As the first half of the HP summer of code has passed, I’d like to give a short update on the current status of the Ghost USB honeypot.
While Ghost has been able to report possible infections with USB malware by means of an emulated USB flash drive before, it is now able to collect information about the process that writes data to the bait device. This information includes the process ID and a list of all modules (i.e. executables, such as EXE and DLL files) that are currently loaded into the process. We extract the data directly from the kernel’s internal structures, so it will be hard for malware to shield it from the honeypot. Knowing the process that the malware resides in is interesting for analysis, and having a list of modules that the process uses can give us a hint as to where the malicious code is stored on disk.
The information that Ghost generates can now be transmitted to user space via blocking communication.
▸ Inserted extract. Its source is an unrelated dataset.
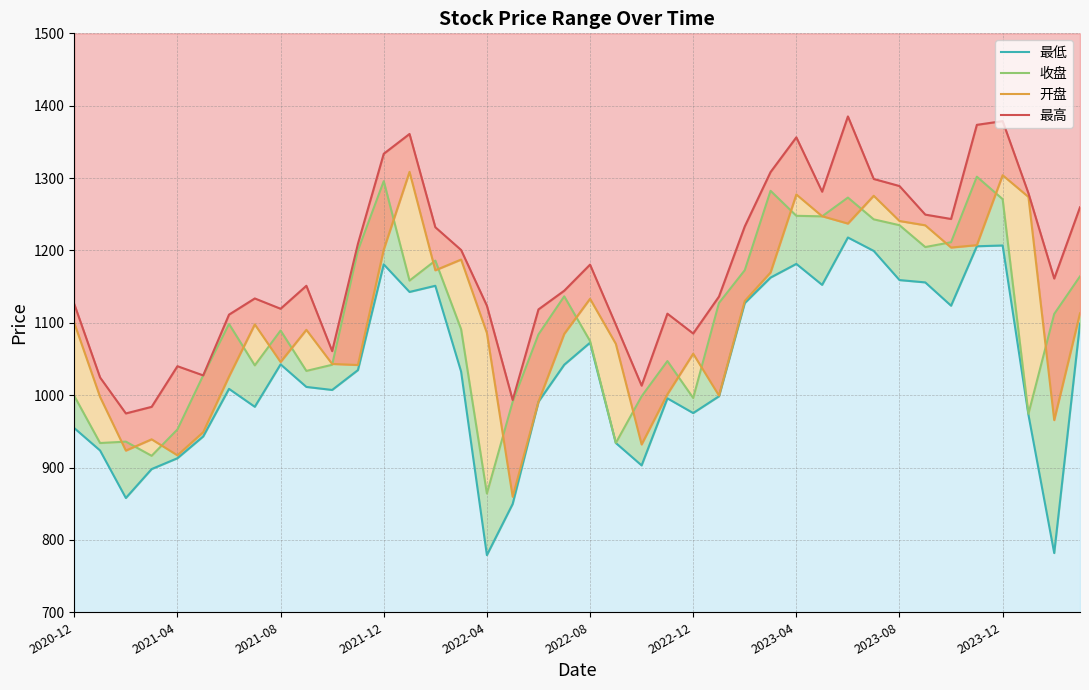

True or false: 最高 and 开盘 cross at least once.

False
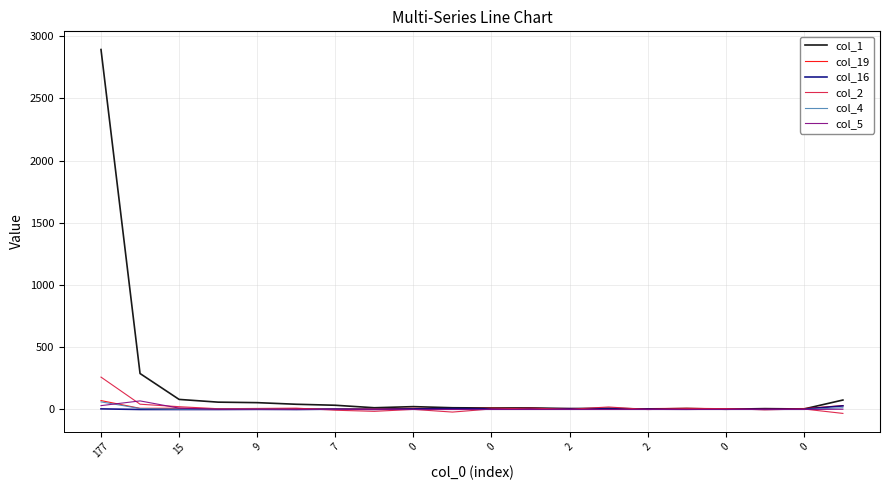

True or false: col_16 has more than 2 interior local peaks.

True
See my previous post for further details.
Also, Ghost can be used on Windows 7. We fixed some issues with control codes that Windows 7 uses in a different way than XP. However, at the moment it’s not yet possible to format emulated devices on Windows 7. This is usually not a problem, because we can just distribute a preformatted image file.
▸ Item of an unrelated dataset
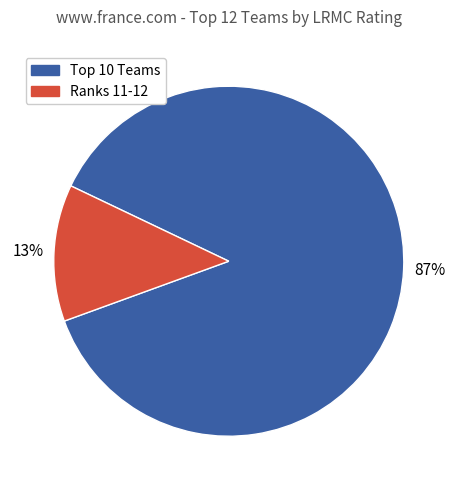

Which category has the smallest portion of the pie?

Ranks 11-12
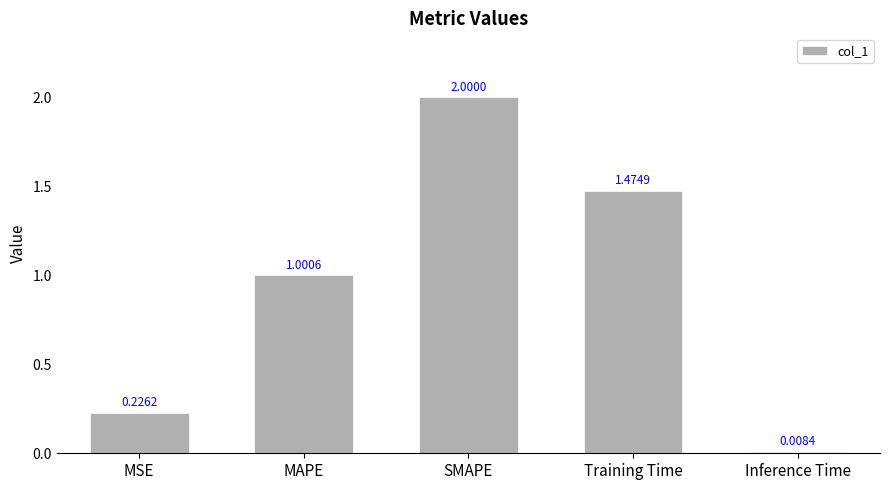

Which category has the lowest value across all series?

Inference Time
The constraint is due to a deeper issue that will take some more time to fix: The disk class driver (and thus Ghost, which operates at the same level) is supposed to report disk devices, while the partition manager takes care of – guess what? – the partitions on the disk. Ghost does both, the disk class driver’s and the partition manager’s tasks, which works fine on Windows XP. On Windows 7, however, this results in two drive letters being assigned to every single emulated device, so we don’t report partitions in this case. Unfortunately, this leads to the system not being able to format the device.
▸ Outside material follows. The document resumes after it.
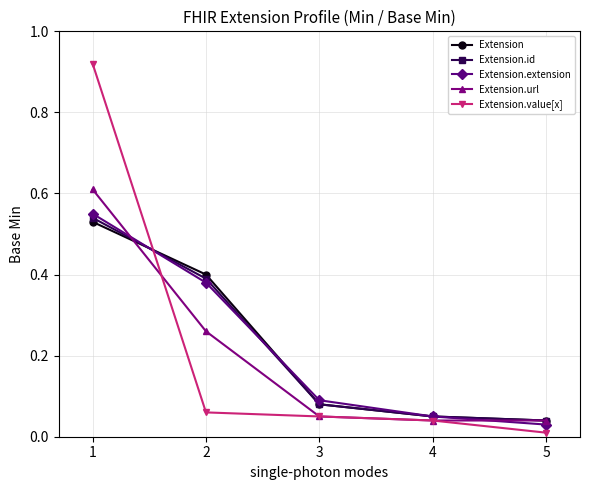

What is the sum of all Extension.id values?

1.1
In the long run, we will delegate the handling of partitions to the system’s partition manager, but for the moment we’ll just work around the restriction by using preformatted images on Windows 7.
Finally, the location of the image files that Ghost uses for emulation is no longer fixed. It is now possible to set a file name pattern via the registry value
HKLM\System\CurrentControlSet\Services\GhostDrive\Parameters\ImageFileName. Upon receipt of a mount command, the driver reads the desired file name from the registry, so that changing the pattern takes immediate effect at the next mount operation. If more security is desired, the user can still choose a fixed file name and compile it into the driver.
That’s about it regarding the results of the first half of the summer of code. In the second half, we’ll create a better user interface that facilitates configuration and installs the drivers when it is used for the first time, so that the manual install procedure is no longer necessary.